Administrators denounced the ban over the weekend, with University President Lee Bollinger and Barnard President Debora Spar calling the ban dangerous and opposed to the University's core values. Associate Provost and Director of the International Students and Scholars Office David Austell also sent an email to University affiliates Friday night urging students from the countries listed not to travel internationally at this time.
Students at the protest held up signs with phrases that read, among others, "No Ban No Wall," "Refugees Are Welcome," and "Resist." In unison, they chanted, "New York City is for all. No ban, no wall," "Refugees are welcome here. Say it loud, say it clear," and "No hate, no fear. Immigrants are welcome here."
Individual students also spoke during the event. Riham Alkousaa, a student in the Journalism School, claimed to be directly affected by Trump's new order. She came from Syria two years ago, and lived as a refugee for two years.
"I don't feel safe now. I'm not sure if I can stay. I didn't believe this could happen," Alkousaa said.

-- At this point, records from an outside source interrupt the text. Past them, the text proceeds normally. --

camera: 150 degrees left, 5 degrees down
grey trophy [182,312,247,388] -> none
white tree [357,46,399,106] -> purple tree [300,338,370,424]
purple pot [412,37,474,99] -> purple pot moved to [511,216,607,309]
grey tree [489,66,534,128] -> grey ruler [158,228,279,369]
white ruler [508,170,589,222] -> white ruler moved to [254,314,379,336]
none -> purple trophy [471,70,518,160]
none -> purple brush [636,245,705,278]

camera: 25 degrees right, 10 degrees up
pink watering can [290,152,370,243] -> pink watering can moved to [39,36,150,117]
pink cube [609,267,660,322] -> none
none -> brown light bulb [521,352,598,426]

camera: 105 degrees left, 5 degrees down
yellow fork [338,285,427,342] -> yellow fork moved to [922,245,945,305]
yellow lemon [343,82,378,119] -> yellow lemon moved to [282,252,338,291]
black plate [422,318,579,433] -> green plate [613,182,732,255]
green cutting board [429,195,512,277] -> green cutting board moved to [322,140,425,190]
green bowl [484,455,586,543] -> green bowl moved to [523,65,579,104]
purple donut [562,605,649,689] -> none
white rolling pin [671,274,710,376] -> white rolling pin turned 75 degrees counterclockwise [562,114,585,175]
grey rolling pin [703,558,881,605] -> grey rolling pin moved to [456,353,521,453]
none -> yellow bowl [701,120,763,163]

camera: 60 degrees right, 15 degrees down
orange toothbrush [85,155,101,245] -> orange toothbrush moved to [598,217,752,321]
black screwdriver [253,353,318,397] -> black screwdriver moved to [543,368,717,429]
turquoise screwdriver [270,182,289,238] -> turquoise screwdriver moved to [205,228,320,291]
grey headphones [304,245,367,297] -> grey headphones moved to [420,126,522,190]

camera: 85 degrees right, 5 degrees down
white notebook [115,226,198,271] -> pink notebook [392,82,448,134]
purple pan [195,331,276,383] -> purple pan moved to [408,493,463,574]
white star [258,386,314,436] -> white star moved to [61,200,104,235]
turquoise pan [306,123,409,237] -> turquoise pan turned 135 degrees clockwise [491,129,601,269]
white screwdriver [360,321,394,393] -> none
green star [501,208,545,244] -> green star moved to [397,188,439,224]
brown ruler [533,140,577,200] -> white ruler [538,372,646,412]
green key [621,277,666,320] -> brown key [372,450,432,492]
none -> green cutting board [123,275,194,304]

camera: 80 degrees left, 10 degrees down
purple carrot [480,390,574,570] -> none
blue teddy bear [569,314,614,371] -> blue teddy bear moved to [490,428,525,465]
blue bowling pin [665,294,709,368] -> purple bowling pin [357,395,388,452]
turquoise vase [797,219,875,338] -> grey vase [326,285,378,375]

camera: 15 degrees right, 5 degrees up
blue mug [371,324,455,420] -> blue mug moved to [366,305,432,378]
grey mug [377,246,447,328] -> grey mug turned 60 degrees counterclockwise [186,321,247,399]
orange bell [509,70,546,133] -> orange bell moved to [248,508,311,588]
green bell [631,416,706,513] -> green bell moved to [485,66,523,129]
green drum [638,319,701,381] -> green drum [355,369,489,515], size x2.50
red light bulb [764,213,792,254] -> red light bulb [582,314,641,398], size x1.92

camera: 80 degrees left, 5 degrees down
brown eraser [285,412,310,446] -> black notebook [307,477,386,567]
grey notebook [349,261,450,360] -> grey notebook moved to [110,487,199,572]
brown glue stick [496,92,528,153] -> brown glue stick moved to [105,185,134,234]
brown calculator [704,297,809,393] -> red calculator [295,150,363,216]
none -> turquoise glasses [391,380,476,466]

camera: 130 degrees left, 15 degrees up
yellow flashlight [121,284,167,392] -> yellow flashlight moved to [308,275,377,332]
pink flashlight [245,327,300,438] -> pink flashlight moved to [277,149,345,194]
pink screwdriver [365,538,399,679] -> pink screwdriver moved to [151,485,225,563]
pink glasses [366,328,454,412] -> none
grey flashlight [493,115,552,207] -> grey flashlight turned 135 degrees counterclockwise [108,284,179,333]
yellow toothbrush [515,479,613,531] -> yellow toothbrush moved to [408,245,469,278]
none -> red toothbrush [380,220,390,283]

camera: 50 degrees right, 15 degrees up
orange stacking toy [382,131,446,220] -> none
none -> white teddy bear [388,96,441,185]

Representatives of the Graduate Workers of Columbia-United Auto Workers who organized the protest addressed Bollinger and the administration directly. They demanded that the University supply free housing over the summer for those who wouldn't be able to travel, provide free legal support for those who needed it, and ensure that the affected students would not suffer any financial or academic penalties as a result of the executive order.
In addition, several representatives from various organizations, such as the Arab Students Association, the Columbia Iranian Students Association, the Undocumented Student Initiative, and the Muslim Students Association, voiced their concerns and solidarity.
"We are here to stand with our Muslim siblings, extend a warm hand to you all in this all-too-often cold country, and tell you that you matter," Jessica Bennett, GS '17, said on behalf of the Undocumented Student Initiative.
Faculty including Brinkley Messick, professor at the Middle East Institute, and Tim Mitchell, chair of the department of Middle Eastern, South Asian, and African Studies, also spoke.
"I will ask that the list of demands you heard earlier be supported by the chairs of every department," Mitchell said. "It is extremely important [to know], as others have said, that simply protesting, simply speaking out against, is not going to be enough."
Directly after the protest, a group of students left for Columbus Circle to take part in a march downtown alongside groups from five other New York colleges.